Visiting France helps put America in perspective

Published May 11, 2003|Updated Sept. 1, 2005

The Florida Legislature in session, like the works of Michael Crichton, Stephen King and other authors of that genre, is too horrifying to put aside (all the more so for being fact, not fiction). Under ordinary circumstances, I would not have left for two weeks. However, it was spring break in France, where my wife is teaching this year, so off I went. The legislators got little done while I was gone. Nor much afterward, either.

France was delightful. It was nice to be amid people who differentiate politics from such finer things in life as good food, wine and art, who maintain excellent railroads as well as billboard-free country roads, and who are sufficiently sophisticated to understand that even in democracies the people are not necessarily to blame for what their politicians do.

Though Ivy can pass as francaise, everything about the way I walk, talk and dress screamed "American!" I wouldn't have been surprised to be set upon for the war and for the orgy of American French-bashing that has not gone unreported in their media. The actual surprise, however, was a complete absence of malice among the French. Most disliked what appeared to be an American war in search of a pretext, but none seemed to dislike Americans.

Moreover, nobody seemed to mind that there were bistros still doing business as "American" bars. The McDonald's restaurants in Paris were flourishing. There continued to be long lines for American motion pictures. No tit-for-tat over "freedom fries." But as I said, we were among grown-ups.

There was plenty of war chatter in cafes, but to get people to talk to us about what the headlines were calling "La guerre de Bush" we had to draw them out. They know, of course, how he got to be president, which may be why they didn't seem to hold him against us.

The most interesting reaction was from a hotelier in Chinon who marveled at the apparent absence of any opposition leaders in the United States. It was hard to explain to him (it is hard to explain even here) how the fractured American system of presidential primaries on one hand and a Congress on the other leaves the out-party essentially leaderless for more than three of every four years.
○ ○ ○ ○ ○ ○ ○
* [Task requirements]
**A.** Using the France column, decide whether each statement agrees with it: (i) The McDonald's restaurants in Paris were doing poorly. (ii) People in cafes readily offered their views on the war without being prompted. (iii) A hotelier in Chinon was surprised by the apparent lack of opposition leaders in the United States. Answer yes or no for each, quoting the deciding words from the column.
**B.** Turn the paragraph of the France column that begins "Moreover, nobody seemed to mind" into a short bulleted list that keeps its main facts.
**C.** Write the next paragraph of the France column, continuing on from its final sentence.

* [Page images and extracted text]
○ ○ ○ ○ ○ ○ ○
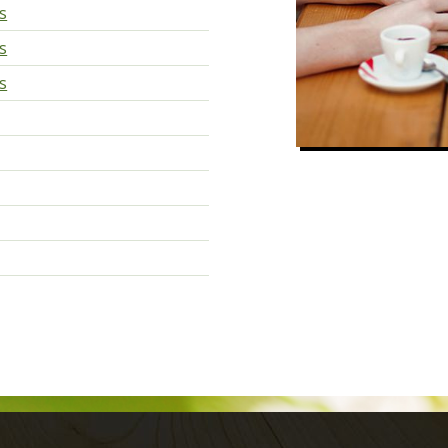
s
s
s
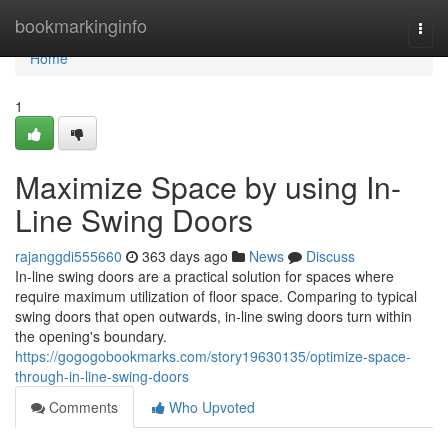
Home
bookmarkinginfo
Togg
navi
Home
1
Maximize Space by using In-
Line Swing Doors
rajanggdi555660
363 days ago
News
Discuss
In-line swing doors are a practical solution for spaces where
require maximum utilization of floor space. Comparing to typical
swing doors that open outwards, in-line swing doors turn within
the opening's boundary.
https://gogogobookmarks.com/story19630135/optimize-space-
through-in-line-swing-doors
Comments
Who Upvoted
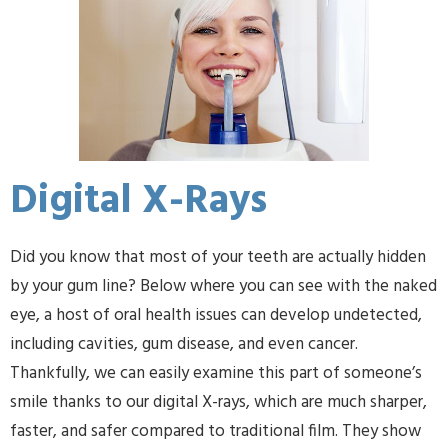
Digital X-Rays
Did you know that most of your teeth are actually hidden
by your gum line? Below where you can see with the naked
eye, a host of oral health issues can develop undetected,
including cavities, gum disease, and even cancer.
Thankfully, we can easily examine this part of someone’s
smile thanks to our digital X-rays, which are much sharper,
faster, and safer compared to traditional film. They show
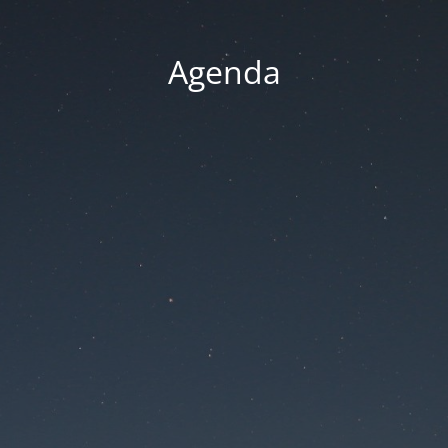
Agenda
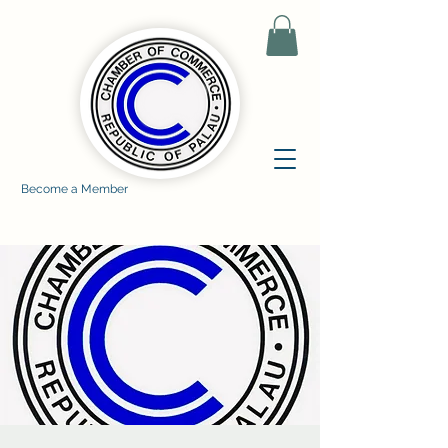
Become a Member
○ ○ ○ ○ ○ ○ ○
* [Your written answers]
**A.**
(i) No: "The McDonald's restaurants in Paris were flourishing."
(ii) No: "to get people to talk to us about what the headlines were calling "La guerre de Bush" we had to draw them out."
(iii) Yes: "a hotelier in Chinon who marveled at the apparent absence of any opposition leaders in the United States."

**B.**
- Bistros still operating as "American" bars drew no objection.
- McDonald's restaurants in Paris were flourishing.
- American movies still drew long lines.
- There was no tit-for-tat over "freedom fries," which the writer puts down to being among grown-ups.

**C.**
Even a little while abroad is good for a fresh perspective on matters at home.

Having taken two trips on France's convenient, efficient and affordable rail system, I was bemused to hear some Florida legislators still contending that the voters were foolish to ratify the high-speed rail initiative. The naysayers may be right, but for the wrong reasons. Here, we would have nothing but a high-speed train. In France, the TGV is simply the latest improvement on an elaborate rail system that was never allowed to fall into disrepair and disuse.

There is often a strike (usually short) under way somewhere in France. ("The one word I learned was greve," says another Tallahasseean who has traveled there.) Currently, there's outrage over government proposals to trim pensions. But nobody questions the country's commitment to excellent, universal health care insurance. Nobody goes without health care, nor does anyone have to worry about how to pay for it.

So it would be inconceivable for there to be a political debate in France, such as I found here late last month, over whether and how to continue state assistance for some 24,000 seriously ill people.

Florida legislators had finally awakened to the reality that on May 1, they were going to be blamed for preventable deaths. The Medically Needy program, which helps some 27,000 uninsured people who have chronic, costly health expenses, wasn't going to run out. But a new rule would kick in, requiring them to spend all but $450 a month on their own medical bills before the state would help them. Some 3,000 children and pregnant women would be spared, but the remaining adults would be choosing between rent and food on one hand and life-maintaining drugs on the other. Just in time, the Legislature saved them and Gov. Jeb Bush quickly and gratefully signed the bill, never mentioning that the spend-down rule had come from his budget office in the first place.

The reprieve is only until July 1, however. A budget beyond that remains to be passed.

It's just not the French who would be astonished that health care is not an entitlement here. It's taken as a right throughout western Europe, Canada, Japan. Here, it is an occasional campaign issue that Bob Graham and other people who should know better scorn as too expensive. Count everything we already pay upfront plus every hidden cost, such as lost productivity, and universal health care saves money.

A recent Kaiser Health Poll found that Americans worry more about health care than anything else. Only 14 percent fear becoming victims of terrorism; 36 percent report being very worried over health costs increasing and 27 percent fear that the quality of their health care will get worse.

By those numbers, it's Dick Gephardt, not Graham, who has his campaign priorities right.

The French would not understand this.